A nurse and a clinical social worker were suspended from their jobs in a private-sector nursing home after they brought their concerns over the quality of patient care to the homes administration and then took the issue up through channels at the state ombudsmans office.
They sued the nursing home in civil court for damages for wrongful retaliation, but their suit was denied by the local trial court. The Supreme Court of Wisconsin overruled the lower court, ruled they had the right to sue, and wrote an extensive opinion for guidance in future cases.
The state bureau of quality compliance investigated the nurses and social workers complaints about the facility. The bureau did not issue any citations to the facility or even interview the nurse or the social worker or other members of the interdisciplinary quality control team. However, it was not relevant for the court whether the nurses and social workers concerns were validated after the fact by state officials. They still were right to go forward with their concerns, and could sue over their employers reprisals.
State regulations for nursing homes forbid facilities from retaliating against employees who voice complaints over patient care issues. This gives state authorities the option of levying fines against nursing homes for such conduct. However, the court ruled, it does not give just anyone a right to sue for employer retaliation.

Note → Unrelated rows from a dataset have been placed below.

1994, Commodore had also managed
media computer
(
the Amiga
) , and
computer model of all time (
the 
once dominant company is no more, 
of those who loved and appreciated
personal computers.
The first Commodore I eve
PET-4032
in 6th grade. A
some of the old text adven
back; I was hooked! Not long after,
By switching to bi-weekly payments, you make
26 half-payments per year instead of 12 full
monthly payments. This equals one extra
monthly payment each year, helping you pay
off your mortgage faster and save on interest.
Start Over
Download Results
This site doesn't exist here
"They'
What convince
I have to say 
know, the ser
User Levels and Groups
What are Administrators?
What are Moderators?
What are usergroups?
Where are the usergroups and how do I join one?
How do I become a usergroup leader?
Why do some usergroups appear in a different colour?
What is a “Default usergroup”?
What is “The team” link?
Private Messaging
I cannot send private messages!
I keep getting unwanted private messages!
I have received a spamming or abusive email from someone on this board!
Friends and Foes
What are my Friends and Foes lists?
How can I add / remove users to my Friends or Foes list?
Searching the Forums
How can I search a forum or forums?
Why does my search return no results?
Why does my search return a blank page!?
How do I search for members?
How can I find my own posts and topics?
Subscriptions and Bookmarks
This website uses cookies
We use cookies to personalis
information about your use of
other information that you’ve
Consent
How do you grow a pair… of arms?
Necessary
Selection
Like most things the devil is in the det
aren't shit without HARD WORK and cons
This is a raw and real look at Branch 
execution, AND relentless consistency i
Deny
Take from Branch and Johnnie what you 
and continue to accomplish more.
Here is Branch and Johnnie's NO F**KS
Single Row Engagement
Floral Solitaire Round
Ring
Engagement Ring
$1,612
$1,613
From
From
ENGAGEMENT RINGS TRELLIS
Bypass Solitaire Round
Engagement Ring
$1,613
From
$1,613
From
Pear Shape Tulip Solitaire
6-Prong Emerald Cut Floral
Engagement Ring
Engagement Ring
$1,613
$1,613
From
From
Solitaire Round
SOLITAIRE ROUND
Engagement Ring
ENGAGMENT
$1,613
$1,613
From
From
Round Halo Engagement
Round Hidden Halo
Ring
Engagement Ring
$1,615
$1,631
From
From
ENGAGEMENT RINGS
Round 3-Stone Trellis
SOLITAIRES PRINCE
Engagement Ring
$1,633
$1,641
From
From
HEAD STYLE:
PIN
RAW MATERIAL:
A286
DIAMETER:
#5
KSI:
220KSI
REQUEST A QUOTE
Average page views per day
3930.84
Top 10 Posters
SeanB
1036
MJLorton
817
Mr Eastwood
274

Only professionals who have direct responsibility for patient care, and who are dealing with matters directly within the scope of their individual responsibilities are given the right to sue for employer retaliation for complaints to administration or to state authorities over patient care.
As Resident Care Coordinator, this nurse had wide-ranging responsibility for the quality of patient care, and corresponding broad legal protection for going to the state ombudsman when the facilitys administration ignored her, the court ruled.
It was critically important to the court that the nurse and social worker were members of the interdisciplinary care team. The nurse was Resident Care Coordinator. The social worker was Director of Social Services. Specific instances of sub-standard care as they reflected the overall quality of care at the institution were directly within the sphere of their job responsibilities. In fact, these two professionals were required, by law and by the ethics of their professions, to take action affirmatively to remedy situations causing them concern for residents welfare.
To sue for employer retaliation, the issue at stake must have some bearing on the public interest, the courts have been saying. This court ruled very explicitly that protecting nursing home residents from abuse and neglect is a very important fundamental public policy concern.
The other side of the coin is that professional employees do not have a right to sue their employers for retaliation over complaints to administration or to state authorities about goings-on at a care facility that do not involve prevention of abuse and neglect of residents, the court said, unless there is a very specific legal provision, e.g. reporting Medicare/Medicaid fraud, that gives a right to sue.Hausman vs. St. Croix Care Center, 571 N.W. 2d 393 (Wis., 1997).